> What to work on
Can you set down, word for word, the lines of the records below from the very first one up to and including the line containing "finanziellen Zuschlag für"?

> Dataset extract
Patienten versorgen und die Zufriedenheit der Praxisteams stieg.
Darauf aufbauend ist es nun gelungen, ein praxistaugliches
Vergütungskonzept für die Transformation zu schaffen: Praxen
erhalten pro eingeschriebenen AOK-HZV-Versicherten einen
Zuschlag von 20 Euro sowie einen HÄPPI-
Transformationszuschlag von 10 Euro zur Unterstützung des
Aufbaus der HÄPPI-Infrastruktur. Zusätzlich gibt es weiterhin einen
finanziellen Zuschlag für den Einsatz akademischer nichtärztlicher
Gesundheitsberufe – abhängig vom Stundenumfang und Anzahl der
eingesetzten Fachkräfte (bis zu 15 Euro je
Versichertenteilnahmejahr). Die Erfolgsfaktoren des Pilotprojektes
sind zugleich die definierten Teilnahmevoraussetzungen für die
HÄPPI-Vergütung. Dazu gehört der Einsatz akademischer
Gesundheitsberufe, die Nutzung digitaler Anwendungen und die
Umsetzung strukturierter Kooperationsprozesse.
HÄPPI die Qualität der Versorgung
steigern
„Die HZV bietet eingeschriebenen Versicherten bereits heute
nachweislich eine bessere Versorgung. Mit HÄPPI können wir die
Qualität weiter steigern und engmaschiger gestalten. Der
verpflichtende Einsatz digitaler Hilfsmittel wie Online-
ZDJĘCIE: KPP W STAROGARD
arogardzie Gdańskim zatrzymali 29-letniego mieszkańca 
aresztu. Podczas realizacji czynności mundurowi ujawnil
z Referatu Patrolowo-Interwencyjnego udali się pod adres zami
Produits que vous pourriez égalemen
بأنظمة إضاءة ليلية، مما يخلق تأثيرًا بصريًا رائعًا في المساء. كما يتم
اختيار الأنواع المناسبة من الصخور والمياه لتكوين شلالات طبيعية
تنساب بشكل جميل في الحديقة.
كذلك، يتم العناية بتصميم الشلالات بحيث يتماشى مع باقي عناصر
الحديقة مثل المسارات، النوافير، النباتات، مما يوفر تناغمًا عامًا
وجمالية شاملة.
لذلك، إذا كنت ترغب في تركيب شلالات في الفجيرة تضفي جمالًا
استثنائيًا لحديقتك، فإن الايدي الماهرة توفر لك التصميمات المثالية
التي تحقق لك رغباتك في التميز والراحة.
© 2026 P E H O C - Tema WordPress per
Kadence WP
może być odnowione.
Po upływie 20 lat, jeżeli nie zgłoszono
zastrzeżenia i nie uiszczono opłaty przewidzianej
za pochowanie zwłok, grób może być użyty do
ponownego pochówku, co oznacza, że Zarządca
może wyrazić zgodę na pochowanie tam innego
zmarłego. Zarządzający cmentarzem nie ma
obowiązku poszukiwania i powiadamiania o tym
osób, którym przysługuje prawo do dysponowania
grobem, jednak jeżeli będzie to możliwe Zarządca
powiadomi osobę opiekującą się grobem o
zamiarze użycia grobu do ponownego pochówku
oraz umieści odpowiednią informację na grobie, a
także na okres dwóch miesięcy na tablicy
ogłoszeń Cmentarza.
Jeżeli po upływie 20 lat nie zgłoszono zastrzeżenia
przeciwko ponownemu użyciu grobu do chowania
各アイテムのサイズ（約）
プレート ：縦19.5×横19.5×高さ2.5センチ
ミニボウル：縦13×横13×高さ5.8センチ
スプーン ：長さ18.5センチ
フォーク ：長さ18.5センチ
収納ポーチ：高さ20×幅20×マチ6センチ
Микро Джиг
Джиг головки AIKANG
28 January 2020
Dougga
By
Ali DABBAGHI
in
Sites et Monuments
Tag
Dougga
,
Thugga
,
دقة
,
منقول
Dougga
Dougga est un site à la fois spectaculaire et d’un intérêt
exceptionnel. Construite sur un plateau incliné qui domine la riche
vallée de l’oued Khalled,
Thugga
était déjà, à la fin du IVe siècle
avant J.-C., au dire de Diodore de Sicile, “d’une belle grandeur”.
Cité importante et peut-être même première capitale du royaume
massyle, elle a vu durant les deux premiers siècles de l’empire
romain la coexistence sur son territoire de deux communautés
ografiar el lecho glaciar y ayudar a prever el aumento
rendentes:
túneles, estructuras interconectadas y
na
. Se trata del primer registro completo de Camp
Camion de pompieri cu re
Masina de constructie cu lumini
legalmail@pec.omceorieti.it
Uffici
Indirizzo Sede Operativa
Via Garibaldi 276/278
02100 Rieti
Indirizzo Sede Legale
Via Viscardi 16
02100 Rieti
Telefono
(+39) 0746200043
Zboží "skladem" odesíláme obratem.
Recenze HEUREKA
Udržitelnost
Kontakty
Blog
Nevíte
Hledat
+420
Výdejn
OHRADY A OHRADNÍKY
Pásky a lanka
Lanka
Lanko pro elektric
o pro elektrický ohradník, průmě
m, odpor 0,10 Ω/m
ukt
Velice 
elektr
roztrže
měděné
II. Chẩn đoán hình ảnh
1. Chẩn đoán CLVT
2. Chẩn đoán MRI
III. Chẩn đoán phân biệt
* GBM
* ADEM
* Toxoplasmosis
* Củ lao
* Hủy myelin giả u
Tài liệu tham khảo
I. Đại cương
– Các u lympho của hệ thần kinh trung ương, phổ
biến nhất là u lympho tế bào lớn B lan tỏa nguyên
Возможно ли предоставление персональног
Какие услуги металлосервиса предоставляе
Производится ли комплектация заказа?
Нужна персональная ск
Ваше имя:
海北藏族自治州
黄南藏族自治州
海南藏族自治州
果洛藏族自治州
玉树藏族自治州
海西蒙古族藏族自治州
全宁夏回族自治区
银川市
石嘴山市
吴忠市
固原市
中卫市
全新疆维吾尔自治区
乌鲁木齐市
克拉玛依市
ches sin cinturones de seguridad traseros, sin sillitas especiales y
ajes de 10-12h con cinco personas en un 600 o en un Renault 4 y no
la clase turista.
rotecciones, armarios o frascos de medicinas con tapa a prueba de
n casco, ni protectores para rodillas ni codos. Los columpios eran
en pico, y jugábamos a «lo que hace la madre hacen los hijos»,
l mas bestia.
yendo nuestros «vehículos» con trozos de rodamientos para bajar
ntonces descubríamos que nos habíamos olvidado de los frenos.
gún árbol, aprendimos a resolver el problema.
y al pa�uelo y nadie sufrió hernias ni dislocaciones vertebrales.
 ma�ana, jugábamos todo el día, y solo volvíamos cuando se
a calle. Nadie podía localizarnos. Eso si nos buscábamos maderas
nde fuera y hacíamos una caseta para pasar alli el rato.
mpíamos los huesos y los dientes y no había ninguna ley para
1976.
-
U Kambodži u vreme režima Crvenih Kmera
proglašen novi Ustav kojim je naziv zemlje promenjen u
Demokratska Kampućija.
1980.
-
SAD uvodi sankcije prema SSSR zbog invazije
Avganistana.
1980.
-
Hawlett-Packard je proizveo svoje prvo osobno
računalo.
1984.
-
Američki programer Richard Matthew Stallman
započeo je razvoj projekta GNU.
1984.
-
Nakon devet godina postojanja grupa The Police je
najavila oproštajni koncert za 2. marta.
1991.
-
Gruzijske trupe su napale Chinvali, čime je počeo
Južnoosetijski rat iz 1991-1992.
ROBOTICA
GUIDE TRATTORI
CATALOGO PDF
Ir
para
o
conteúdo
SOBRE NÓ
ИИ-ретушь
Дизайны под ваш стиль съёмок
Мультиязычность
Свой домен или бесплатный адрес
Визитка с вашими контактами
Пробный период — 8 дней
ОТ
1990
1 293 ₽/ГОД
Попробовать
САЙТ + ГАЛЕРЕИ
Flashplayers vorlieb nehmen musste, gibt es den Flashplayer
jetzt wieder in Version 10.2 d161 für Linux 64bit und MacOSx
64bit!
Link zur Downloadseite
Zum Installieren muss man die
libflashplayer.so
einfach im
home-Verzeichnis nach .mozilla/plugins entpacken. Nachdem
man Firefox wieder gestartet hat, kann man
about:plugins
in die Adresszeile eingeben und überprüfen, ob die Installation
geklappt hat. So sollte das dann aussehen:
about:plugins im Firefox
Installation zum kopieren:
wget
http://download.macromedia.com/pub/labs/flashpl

> Output of the task
Patienten versorgen und die Zufriedenheit der Praxisteams stieg.
Darauf aufbauend ist es nun gelungen, ein praxistaugliches
Vergütungskonzept für die Transformation zu schaffen: Praxen
erhalten pro eingeschriebenen AOK-HZV-Versicherten einen
Zuschlag von 20 Euro sowie einen HÄPPI-
Transformationszuschlag von 10 Euro zur Unterstützung des
Aufbaus der HÄPPI-Infrastruktur. Zusätzlich gibt es weiterhin einen
finanziellen Zuschlag für den Einsatz akademischer nichtärztlicher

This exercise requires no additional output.